### Task statement:
In the listing below, find the line containing "Laterality: right. Pathologic" and the line containing "<79,52,148,151> (left, top, right, bottom; pixels)". Repeat exactly those two lines and every line between them.

### Input:
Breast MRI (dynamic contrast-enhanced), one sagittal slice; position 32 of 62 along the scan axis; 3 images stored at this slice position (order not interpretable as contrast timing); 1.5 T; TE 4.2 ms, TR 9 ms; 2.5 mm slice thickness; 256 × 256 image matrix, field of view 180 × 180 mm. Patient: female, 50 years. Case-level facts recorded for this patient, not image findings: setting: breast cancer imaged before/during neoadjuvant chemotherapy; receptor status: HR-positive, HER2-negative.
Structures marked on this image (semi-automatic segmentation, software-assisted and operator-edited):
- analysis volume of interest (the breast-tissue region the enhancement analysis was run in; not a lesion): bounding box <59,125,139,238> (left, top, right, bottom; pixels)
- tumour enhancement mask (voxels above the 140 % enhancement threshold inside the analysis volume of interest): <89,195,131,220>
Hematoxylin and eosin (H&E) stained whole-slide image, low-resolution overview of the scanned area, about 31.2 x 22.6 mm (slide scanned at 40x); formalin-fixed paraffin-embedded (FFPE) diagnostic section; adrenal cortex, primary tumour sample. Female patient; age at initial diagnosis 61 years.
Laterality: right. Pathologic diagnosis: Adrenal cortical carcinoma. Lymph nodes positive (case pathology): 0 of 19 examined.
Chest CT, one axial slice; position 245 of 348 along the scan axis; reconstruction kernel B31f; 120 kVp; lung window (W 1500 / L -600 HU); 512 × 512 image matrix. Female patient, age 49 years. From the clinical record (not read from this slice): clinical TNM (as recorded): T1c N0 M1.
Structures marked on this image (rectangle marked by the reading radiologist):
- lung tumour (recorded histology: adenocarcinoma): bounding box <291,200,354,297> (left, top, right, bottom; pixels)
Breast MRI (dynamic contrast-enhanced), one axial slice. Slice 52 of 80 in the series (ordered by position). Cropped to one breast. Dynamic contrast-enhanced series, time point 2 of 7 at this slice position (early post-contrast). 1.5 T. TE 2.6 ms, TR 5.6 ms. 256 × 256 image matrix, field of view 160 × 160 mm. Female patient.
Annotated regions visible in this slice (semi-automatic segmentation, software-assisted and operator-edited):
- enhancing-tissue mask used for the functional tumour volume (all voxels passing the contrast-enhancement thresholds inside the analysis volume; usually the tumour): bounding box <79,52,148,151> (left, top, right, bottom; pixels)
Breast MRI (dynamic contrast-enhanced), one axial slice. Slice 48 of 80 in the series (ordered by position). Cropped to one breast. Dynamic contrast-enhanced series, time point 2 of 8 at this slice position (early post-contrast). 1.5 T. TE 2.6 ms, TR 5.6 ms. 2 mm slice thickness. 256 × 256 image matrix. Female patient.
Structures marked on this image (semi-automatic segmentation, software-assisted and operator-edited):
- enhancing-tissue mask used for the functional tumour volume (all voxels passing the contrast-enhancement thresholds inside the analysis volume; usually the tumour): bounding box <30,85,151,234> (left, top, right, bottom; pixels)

### Result of this exercise:
Laterality: right. Pathologic diagnosis: Adrenal cortical carcinoma. Lymph nodes positive (case pathology): 0 of 19 examined.
Chest CT, one axial slice; position 245 of 348 along the scan axis; reconstruction kernel B31f; 120 kVp; lung window (W 1500 / L -600 HU); 512 × 512 image matrix. Female patient, age 49 years. From the clinical record (not read from this slice): clinical TNM (as recorded): T1c N0 M1.
Structures marked on this image (rectangle marked by the reading radiologist):
- lung tumour (recorded histology: adenocarcinoma): bounding box <291,200,354,297> (left, top, right, bottom; pixels)
Breast MRI (dynamic contrast-enhanced), one axial slice. Slice 52 of 80 in the series (ordered by position). Cropped to one breast. Dynamic contrast-enhanced series, time point 2 of 7 at this slice position (early post-contrast). 1.5 T. TE 2.6 ms, TR 5.6 ms. 256 × 256 image matrix, field of view 160 × 160 mm. Female patient.
Annotated regions visible in this slice (semi-automatic segmentation, software-assisted and operator-edited):
- enhancing-tissue mask used for the functional tumour volume (all voxels passing the contrast-enhancement thresholds inside the analysis volume; usually the tumour): bounding box <79,52,148,151> (left, top, right, bottom; pixels)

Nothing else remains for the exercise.